# New GT From AS



## Ender (Oct 5, 2005)

Just took a drive w/ my girl up to AS on a whim looking for a medium sized cichlid. Ended up w/ a 4" or so GT for $45. Price seemed a bit high but I was already there and it's good to support our sponsors







AWESOME setup there though. Plenty of caribe in @ around 3-4" and 2 HUGE 14"+ rhoms. Lotsa great "gold diamond" rhoms and I seen about 12 3" peacock bass. Overall great experience. Finally a full tank shot cause I redid it.


----------



## warlock_king (Nov 23, 2006)

Nice looking gt pretty good size and Id say a little expensive yes but he looks great. Im bout to post pics of my latest gt take a look


----------



## lewis (Sep 13, 2005)

Nice fish man hows the jag treating it.


----------



## Ender (Oct 5, 2005)

The jag was a bastard at first. He's settled down though. Just a few light bumps here and there. Neither are eating now so I assume the Jag is just as uncomfortable w/ the new situation. I'll give it a day or two and see what happens.


----------



## BlackSunshine (Mar 28, 2006)

45 bucks for a GT? ouch. Is that with shipping?
I traded mine in a little smaller then that and got a whole whopping 8 bucks store credit. 
I could understand that price if this were a silver saum and not a common gold. *shrug* if you feel its worth it then thats all I have to say.
I'm suprise that the Jag is tollerant of it at all. tho Jags aren't as bad as some other types of cich's as far as keeping tank mates. GT's can be pretty bad tho.


----------



## Devon Amazon (Apr 3, 2005)

That is very expensive!

Still its a good looking fish, and if your happy then its all good


----------



## lewis (Sep 13, 2005)

good luck man you still got the dollars in their with em.


----------



## acestro (Jul 7, 2003)

BlackSunshine said:


> 45 bucks for a GT? ouch. Is that with shipping?
> I traded mine in a little smaller then that and got a whole whopping 8 bucks store credit.
> I could understand that price if this were a silver saum and not a common gold. *shrug* if you feel its worth it then thats all I have to say.
> I'm suprise that the Jag is tollerant of it at all. tho Jags aren't as bad as some other types of cich's as far as keeping tank mates. GT's can be pretty bad tho.
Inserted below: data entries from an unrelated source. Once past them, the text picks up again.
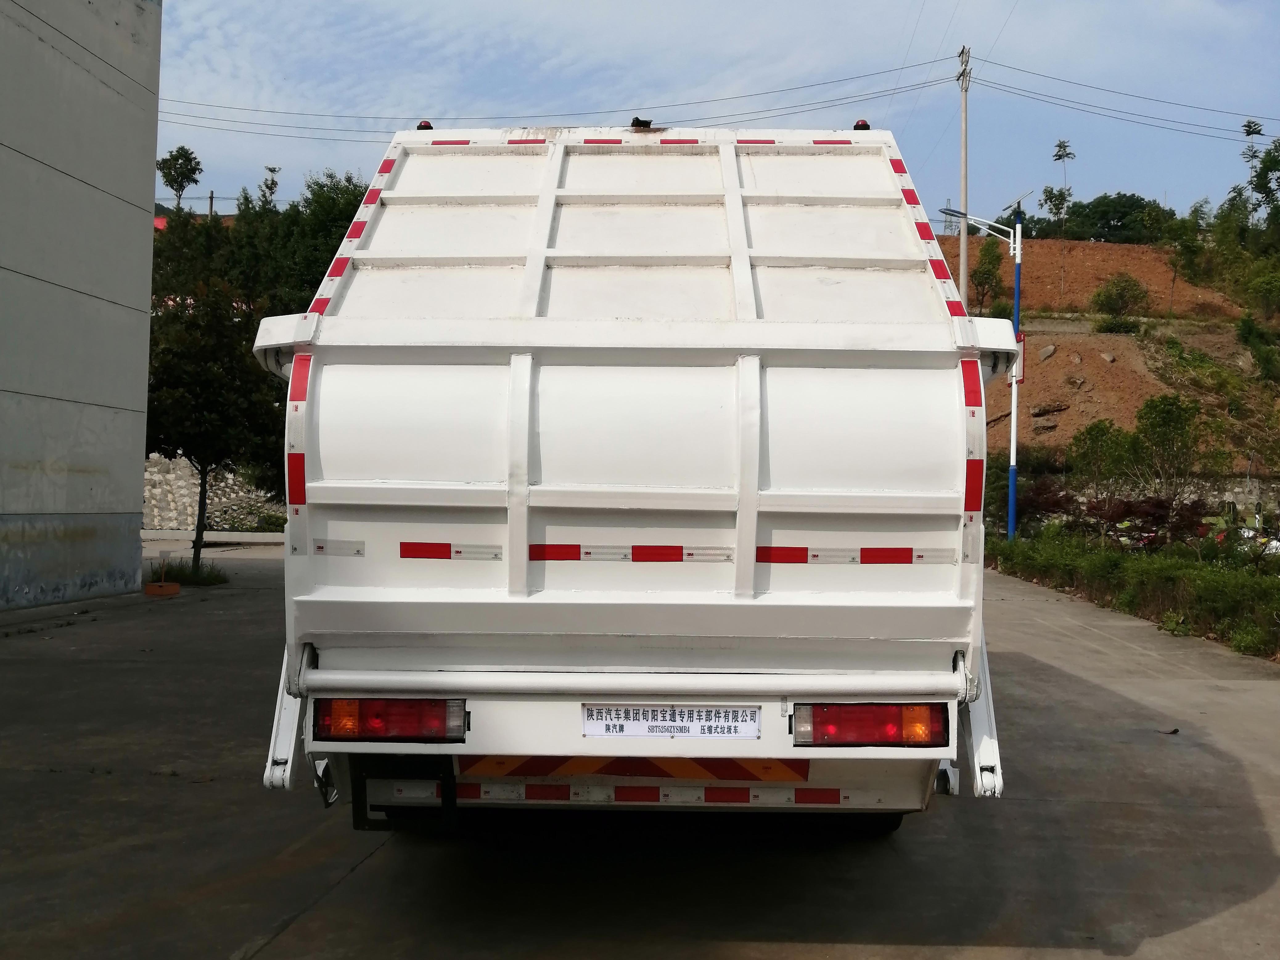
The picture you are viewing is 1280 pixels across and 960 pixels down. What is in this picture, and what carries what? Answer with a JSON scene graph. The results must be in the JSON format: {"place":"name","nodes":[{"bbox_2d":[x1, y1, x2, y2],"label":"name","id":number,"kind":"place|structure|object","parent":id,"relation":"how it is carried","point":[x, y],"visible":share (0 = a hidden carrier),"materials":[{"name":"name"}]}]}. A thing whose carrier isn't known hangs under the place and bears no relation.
{"place":"outdoors","nodes":[
{"label":"outdoors","id":0,"kind":"place"},
{"bbox_2d":[0,0,161,614],"label":"building","id":1,"kind":"structure","parent":0,"point":[139,485],"materials":[{"name":"grey concrete"}]},
{"bbox_2d":[144,455,285,531],"label":"stone wall","id":2,"kind":"structure","parent":0,"point":[181,463],"materials":[{"name":"grey stone"}]},
{"bbox_2d":[0,540,1279,959],"label":"concrete pavement","id":3,"kind":"structure","parent":0,"point":[361,872],"materials":[{"name":"grey concrete"}]},
{"bbox_2d":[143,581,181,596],"label":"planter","id":4,"kind":"object","parent":3,"relation":"on","point":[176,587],"visible":0.96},
{"bbox_2d":[145,558,228,586],"label":"grass patch","id":5,"kind":"object","parent":3,"relation":"on","point":[178,574],"visible":0.6,"materials":[{"name":"green plant"}]},
{"bbox_2d":[143,222,280,576],"label":"tree","id":6,"kind":"object","parent":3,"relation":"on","point":[181,418],"visible":0.8,"materials":[{"name":"green plant"}]},
{"bbox_2d":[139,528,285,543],"label":"curb","id":7,"kind":"structure","parent":3,"relation":"on","point":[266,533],"materials":[{"name":"white concrete"}]},
{"bbox_2d":[251,119,1017,837],"label":"garbage truck","id":8,"kind":"object","parent":3,"relation":"on","point":[745,372],"visible":0.95,"materials":[{"name":"white metal"}]},
{"bbox_2d":[313,697,467,741],"label":"tail light","id":9,"kind":"object","parent":8,"relation":"attached to","point":[393,711],"visible":0.79,"materials":[{"name":"red plastic"}]},
{"bbox_2d":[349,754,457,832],"label":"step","id":10,"kind":"object","parent":8,"relation":"attached to","point":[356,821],"visible":0.77,"materials":[{"name":"black"}]},
{"bbox_2d":[415,119,434,130],"label":"marker light","id":11,"kind":"object","parent":8,"relation":"on","point":[428,127],"visible":0.27,"materials":[{"name":"red plastic"}]},
{"bbox_2d":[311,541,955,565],"label":"reflective strip","id":12,"kind":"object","parent":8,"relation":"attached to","point":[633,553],"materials":[{"name":"plastic"}]},
{"bbox_2d":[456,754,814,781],"label":"reflective strip","id":13,"kind":"object","parent":8,"relation":"attached to","point":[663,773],"visible":0.61,"materials":[{"name":"plastic"}]},
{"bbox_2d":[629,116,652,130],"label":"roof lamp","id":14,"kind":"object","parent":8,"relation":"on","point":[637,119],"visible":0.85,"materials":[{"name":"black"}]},
{"bbox_2d":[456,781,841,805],"label":"reflective strip","id":15,"kind":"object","parent":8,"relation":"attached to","point":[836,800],"visible":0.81,"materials":[{"name":"plastic"}]},
{"bbox_2d":[582,704,760,739],"label":"nameplate","id":16,"kind":"object","parent":8,"relation":"attached to","point":[592,713],"visible":0.96,"materials":[{"name":"white metal"}]},
{"bbox_2d":[852,118,870,130],"label":"marker light","id":17,"kind":"object","parent":8,"relation":"on","point":[865,125],"visible":0.32,"materials":[{"name":"red plastic"}]},
{"bbox_2d":[792,701,950,748],"label":"tail light","id":18,"kind":"object","parent":8,"relation":"attached to","point":[878,735],"visible":0.88,"materials":[{"name":"red plastic"}]},
{"bbox_2d":[1156,726,1179,734],"label":"dry leaf","id":19,"kind":"object","parent":3,"relation":"on","point":[1175,730],"visible":0.95,"materials":[{"name":"brown"}]},
{"bbox_2d":[157,0,1279,231],"label":"sky","id":20,"kind":"structure","parent":0,"point":[1156,181],"materials":[{"name":"blue"}]},
{"bbox_2d":[923,235,1279,478],"label":"hillside","id":21,"kind":"structure","parent":0,"point":[1042,243],"materials":[{"name":"brown soil"}]},
{"bbox_2d":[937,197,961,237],"label":"transmission tower","id":22,"kind":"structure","parent":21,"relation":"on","point":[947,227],"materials":[{"name":"grey metal"}]},
{"bbox_2d":[956,42,970,306],"label":"utility pole","id":23,"kind":"object","parent":21,"relation":"on","point":[963,270],"visible":0.72,"materials":[{"name":"grey concrete"}]},
{"bbox_2d":[139,62,961,137],"label":"power line","id":24,"kind":"object","parent":23,"relation":"attached to","point":[502,116],"visible":0.87,"materials":[{"name":"black metal"}]},
{"bbox_2d":[966,60,1278,139],"label":"power line","id":25,"kind":"object","parent":23,"relation":"attached to","point":[1257,133],"visible":0.95,"materials":[{"name":"black metal"}]},
{"bbox_2d":[970,239,1003,315],"label":"tree","id":26,"kind":"object","parent":21,"relation":"on","point":[989,270],"visible":0.86,"materials":[{"name":"green plant"}]},
{"bbox_2d":[1037,343,1057,361],"label":"rock","id":27,"kind":"object","parent":21,"relation":"on","point":[1050,350],"visible":0.93,"materials":[{"name":"grey stone"}]},
{"bbox_2d":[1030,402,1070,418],"label":"rock","id":28,"kind":"object","parent":21,"relation":"on","point":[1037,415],"visible":0.87,"materials":[{"name":"stone"}]},
{"bbox_2d":[1037,137,1074,295],"label":"tree","id":29,"kind":"object","parent":21,"relation":"on","point":[1064,146],"visible":0.97,"materials":[{"name":"green plant"}]},
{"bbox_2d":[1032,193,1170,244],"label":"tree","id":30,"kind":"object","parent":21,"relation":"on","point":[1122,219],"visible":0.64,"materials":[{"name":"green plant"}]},
{"bbox_2d":[1066,418,1137,489],"label":"shrub","id":31,"kind":"object","parent":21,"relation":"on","point":[1093,442],"visible":0.93,"materials":[{"name":"green plant"}]},
{"bbox_2d":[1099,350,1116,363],"label":"rock","id":32,"kind":"object","parent":21,"relation":"on","point":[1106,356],"visible":0.95,"materials":[{"name":"grey stone"}]},
{"bbox_2d":[1089,273,1150,329],"label":"shrub","id":33,"kind":"object","parent":21,"relation":"on","point":[1122,297],"visible":0.99,"materials":[{"name":"green plant"}]},
{"bbox_2d":[1129,392,1203,490],"label":"tree","id":34,"kind":"object","parent":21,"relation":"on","point":[1156,434],"visible":0.98,"materials":[{"name":"green plant"}]},
{"bbox_2d":[1162,202,1208,309],"label":"tree","id":35,"kind":"object","parent":21,"relation":"on","point":[1185,248],"visible":0.97,"materials":[{"name":"green plant"}]},
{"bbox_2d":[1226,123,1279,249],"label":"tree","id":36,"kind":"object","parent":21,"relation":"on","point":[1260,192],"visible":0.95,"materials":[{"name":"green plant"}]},
{"bbox_2d":[1235,313,1279,380],"label":"shrub","id":37,"kind":"object","parent":21,"relation":"on","point":[1241,329],"visible":0.97,"materials":[{"name":"green plant"}]},
{"bbox_2d":[1239,266,1279,325],"label":"shrub","id":38,"kind":"object","parent":21,"relation":"on","point":[1262,286],"visible":0.99,"materials":[{"name":"green plant"}]},
{"bbox_2d":[1051,474,1279,522],"label":"stone wall","id":39,"kind":"structure","parent":0,"point":[1241,506],"materials":[{"name":"grey stone"}]},
{"label":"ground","id":40,"kind":"structure","parent":0},
{"bbox_2d":[157,144,203,212],"label":"tree","id":41,"kind":"object","parent":40,"relation":"on","point":[176,189],"visible":0.8,"materials":[{"name":"green plant"}]},
{"bbox_2d":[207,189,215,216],"label":"utility pole","id":42,"kind":"object","parent":40,"relation":"on","point":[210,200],"visible":0.25,"materials":[{"name":"brown wood"}]},
{"bbox_2d":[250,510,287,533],"label":"shrub","id":43,"kind":"object","parent":40,"relation":"on","point":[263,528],"visible":0.61,"materials":[{"name":"green plant"}]},
{"bbox_2d":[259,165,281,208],"label":"tree","id":44,"kind":"object","parent":40,"relation":"on","point":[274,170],"visible":0.33,"materials":[{"name":"green plant"}]},
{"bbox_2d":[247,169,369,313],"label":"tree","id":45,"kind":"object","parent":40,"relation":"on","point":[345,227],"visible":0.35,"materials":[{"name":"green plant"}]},
{"bbox_2d":[939,197,1025,536],"label":"street lamp","id":46,"kind":"object","parent":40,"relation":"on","point":[1019,243],"visible":0.79,"materials":[{"name":"blue metal"}]},
{"bbox_2d":[1012,332,1025,384],"label":"sign","id":47,"kind":"object","parent":46,"relation":"attached to","point":[1021,342],"visible":0.4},
{"bbox_2d":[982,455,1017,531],"label":"shrub","id":48,"kind":"object","parent":40,"relation":"on","point":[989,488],"visible":0.44,"materials":[{"name":"green plant"}]},
{"bbox_2d":[1013,476,1079,531],"label":"shrub","id":49,"kind":"object","parent":40,"relation":"on","point":[1053,504],"visible":0.63,"materials":[{"name":"plant"}]},
{"bbox_2d":[988,529,1279,659],"label":"hedge","id":50,"kind":"object","parent":40,"relation":"on","point":[1265,582],"visible":0.87,"materials":[{"name":"green plant"}]},
{"bbox_2d":[1086,493,1203,549],"label":"shrub","id":51,"kind":"object","parent":40,"relation":"on","point":[1156,506],"visible":0.66,"materials":[{"name":"plant"}]}
]}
I got the same store credit amount, total rip-off.


----------



## Ender (Oct 5, 2005)

Eh, left for a day and a half to snowboard, came home to a broken divider and a dead GT. W/e. No tank mates for the Jag anymore


----------



## warlock_king (Nov 23, 2006)

sorry to hear that man, was a good looking fish.


----------



## BlackSunshine (Mar 28, 2006)

bummer. yeah the size diff was way too much. would have taken a year to get him to the size of your Jag and by then the jag would be 2x as big anyway.


----------



## scent troll (Apr 4, 2005)

nice GT! i like the tank set up too, its really nice looking, thats my kind of set up all the way. hope he does well, keep us posted on new pics and info


----------



## CichlidAddict (Jul 1, 2005)

Ocellatus2000 said:


> nice GT! i like the tank set up too, its really nice looking, thats my kind of set up all the way. hope he does well, keep us posted on new pics and info


Obviously you didn't read all the posts in this thread..


----------



## Cich Ambishionz (Oct 13, 2005)

I guess I will start breeding GT's


----------



## scent troll (Apr 4, 2005)

CichlidAddict said:


> nice GT! i like the tank set up too, its really nice looking, thats my kind of set up all the way. hope he does well, keep us posted on new pics and info


Obviously you didn't read all the posts in this thread..








[/quote]

lol obvious eh? sorry i scanned through on my break at work. scratch my last post i suppose


----------



## lewis (Sep 13, 2005)

sorry to here that man maybe try a female jag.


----------



## Ender (Oct 5, 2005)

Meh, I don't think I'm going to bother with any other tankmates unless I can get a slightly larger RD / Midas. My Jag is just a bastard. I was kind of hoping to end up w/ a female, or a more docile male, but I guess I'm "lucky" and just happened to pick out a Jag w/ a bit of "personality."


----------



## lewis (Sep 13, 2005)

I no all about crazy ass jags my old male would not allow any tankmates while he was in his prime he only allowed tankmates in his last year. Any new pics of your jag ender love his colouration.


----------



## oscar119 (Nov 26, 2005)

Wow sucks. Esp cause the GT was so expensive. But we all learn from our experiances.


----------



## Humper (Aug 7, 2006)

I think it looks great


----------



## piranha_guy_dan (Oct 4, 2004)

nice gt. they are one of my favourite sa/ca cichlids


----------



## BlackSunshine (Mar 28, 2006)

His Jag wasen't so excited about them. hehehe


----------



## oscar119 (Nov 26, 2005)

BlackSunshine said:


> His Jag wasen't so excited about them. hehehe










Yeah I don't think GT's are the jag's favorite cichlid. Jags/dovii/etc are such hypocrites.. They're like black white supremecists..


----------



## BlackSunshine (Mar 28, 2006)

Hate crimes in the fish world.


----------